LETTER FROM THE CARIBBEAN

Images Le Monde.fr

In Puerto Rico, Kamala Harris' victory was resounding – and purely symbolic. Harris, the Democratic candidate in the November 5 US presidential election, won this Spanish-speaking Caribbean island by a wide margin: 73.4% of the vote against just 26.6% for Donald Trump, her Republican Party opponent, with a turnout rate of 57.5%. But the outcome here had no impact on the outcome of the national election.

This is because the 3.2 million inhabitants of this territory, given the ambiguous status of "free associated state," cannot participate in presidential elections or appoint elected representatives to Congress.
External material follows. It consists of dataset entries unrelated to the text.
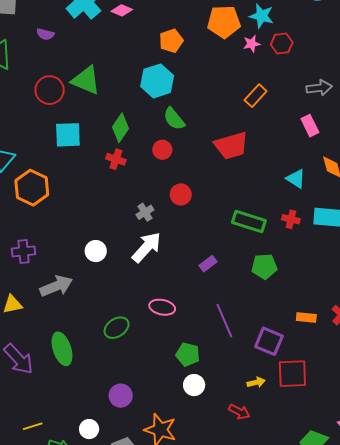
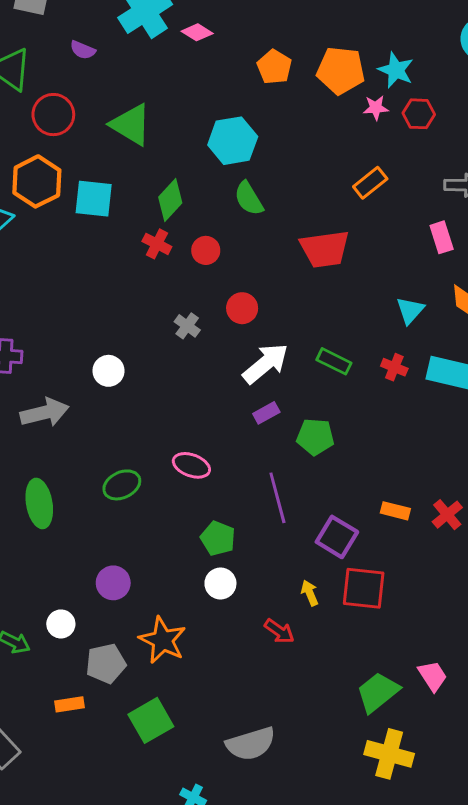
orange pentagon: (171, 41) -> (274, 67), moved, turned -30
red circle: (50, 90) -> (53, 115), moved
red circle: (162, 150) -> (206, 250), moved
cyan triangle: (296, 179) -> (410, 310), turned 30
orange hexagon: (32, 188) -> (37, 181), moved
gray cross: (145, 212) -> (187, 326), turned -30
green rectangle: (249, 221) -> (334, 361), size x0.7
white arrow: (147, 247) -> (266, 364), moved
green pentagon: (264, 266) -> (315, 437), moved
yellow arrow: (256, 382) -> (310, 593), turned -108

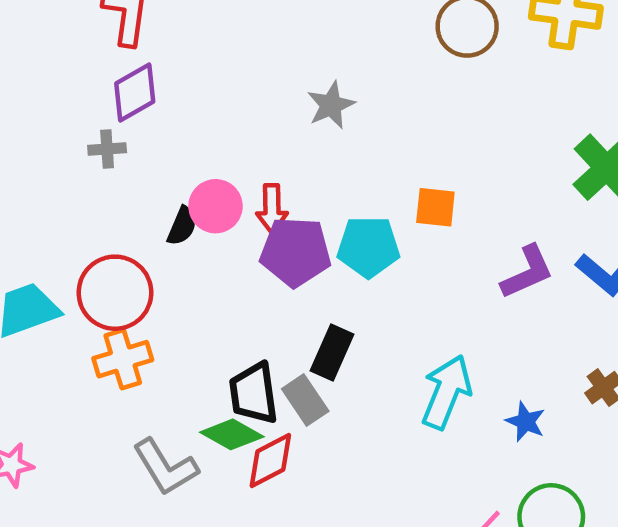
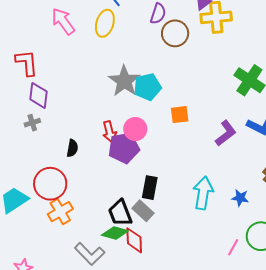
purple diamond: (135, 93) -> (38, 95), turned -40
gray star: (331, 105) -> (124, 81), size x1.5
pink circle: (216, 206) -> (135, 129), moved
cyan pentagon: (368, 247) -> (147, 87), moved
red diamond: (270, 460) -> (134, 240), turned -52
As a result, "many Puerto Ricans feel like they are treated as second-class citizens," pointed out Luis Ayala de la Cruz, a professor of US history at the University of Puerto Rico.
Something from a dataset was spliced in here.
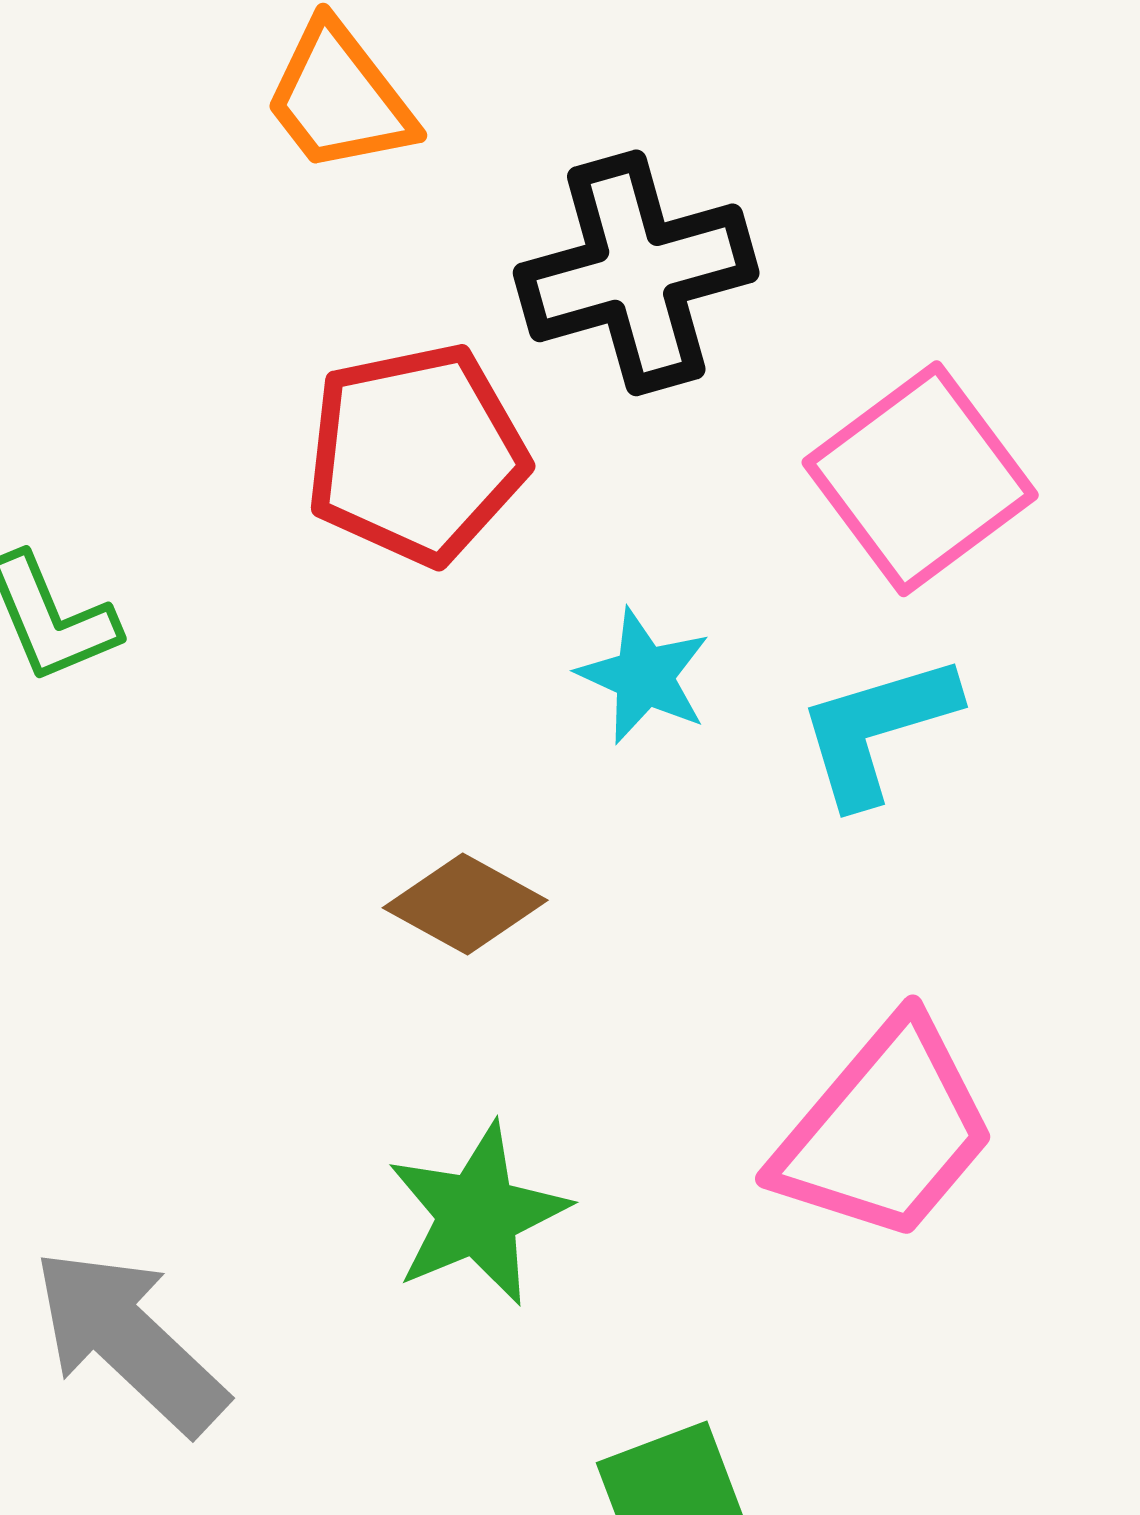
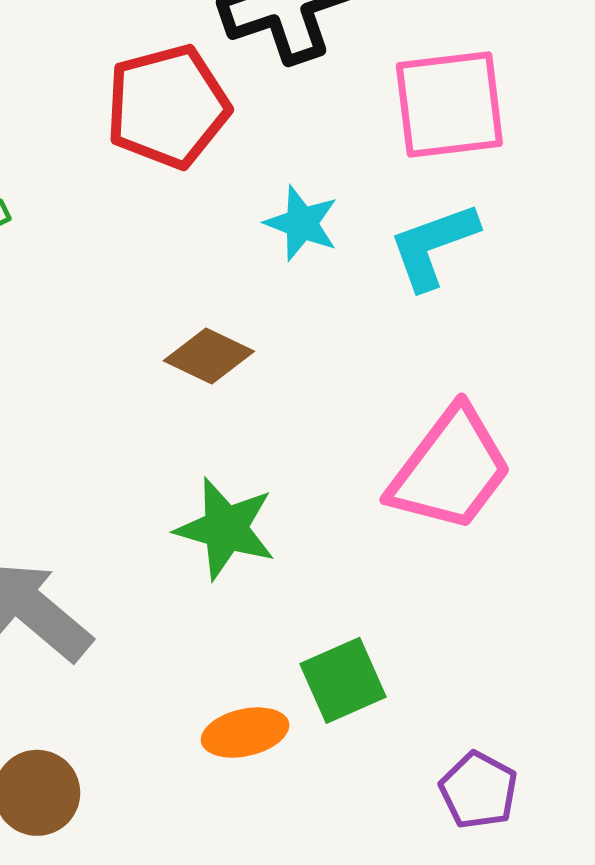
pink square: (920, 479) -> (449, 105), turned 33
green star: (478, 1214) -> (226, 529), turned -30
It was the first election of its kind held on the island. "Although it was symbolic, [it] proved that if Puerto Rico were to become a state, it would probably be a Democratic one," said José Antonio Molinelli Gonzalez, a professor of political science at the Inter American University of Puerto Rico.

But could the territory one day become the 51st state? At any rate, this is what a majority of Puerto Rican voters wants. Although it was overshadowed by the presidential election, there was also a referendum on the November 5 ballot that offered Puerto Rican voters three options: US statehood, independence or sovereignty in free association (as defined by the United Nations and not in its current hybrid form). US statehood came out well ahead, with 56.9% of the vote against 31% for independence and a turnout rate of 57%. The profoundly unpopular status quo was not among the possible choices.

This is not the first time that Puerto Ricans have expressed this opinion at the ballot box. The November 5 referendum was the seventh of its kind since the 1960s. Puerto Rico, formerly a Spanish colony, was annexed by the US in 1898 and adopted its Constitution in 1952, after which it became an "unincorporated, organized territory," according to the prosaic terminology used in Washington. The three previous elections – in 2012, 2017 and 2020 – had also ended in victory for the pro-estadidad ("statehood") camp.

Puerto Ricans have long embraced the status of free associated state, as it combines "the best of both worlds," according to Molinelli – namely, "the preservation of the cultural and economic sovereignty of the Puerto Rican nation while still maintaining close ties to a great power like the United States." However, in recent decades, as the territory has sunk into a deep economic crisis, this argument has become "less attractive" compared to the alternatives. "The estadidad narrative responds to a desire for equality with the rest of the United States, and the independence narrative is about the struggle for lost sovereignty."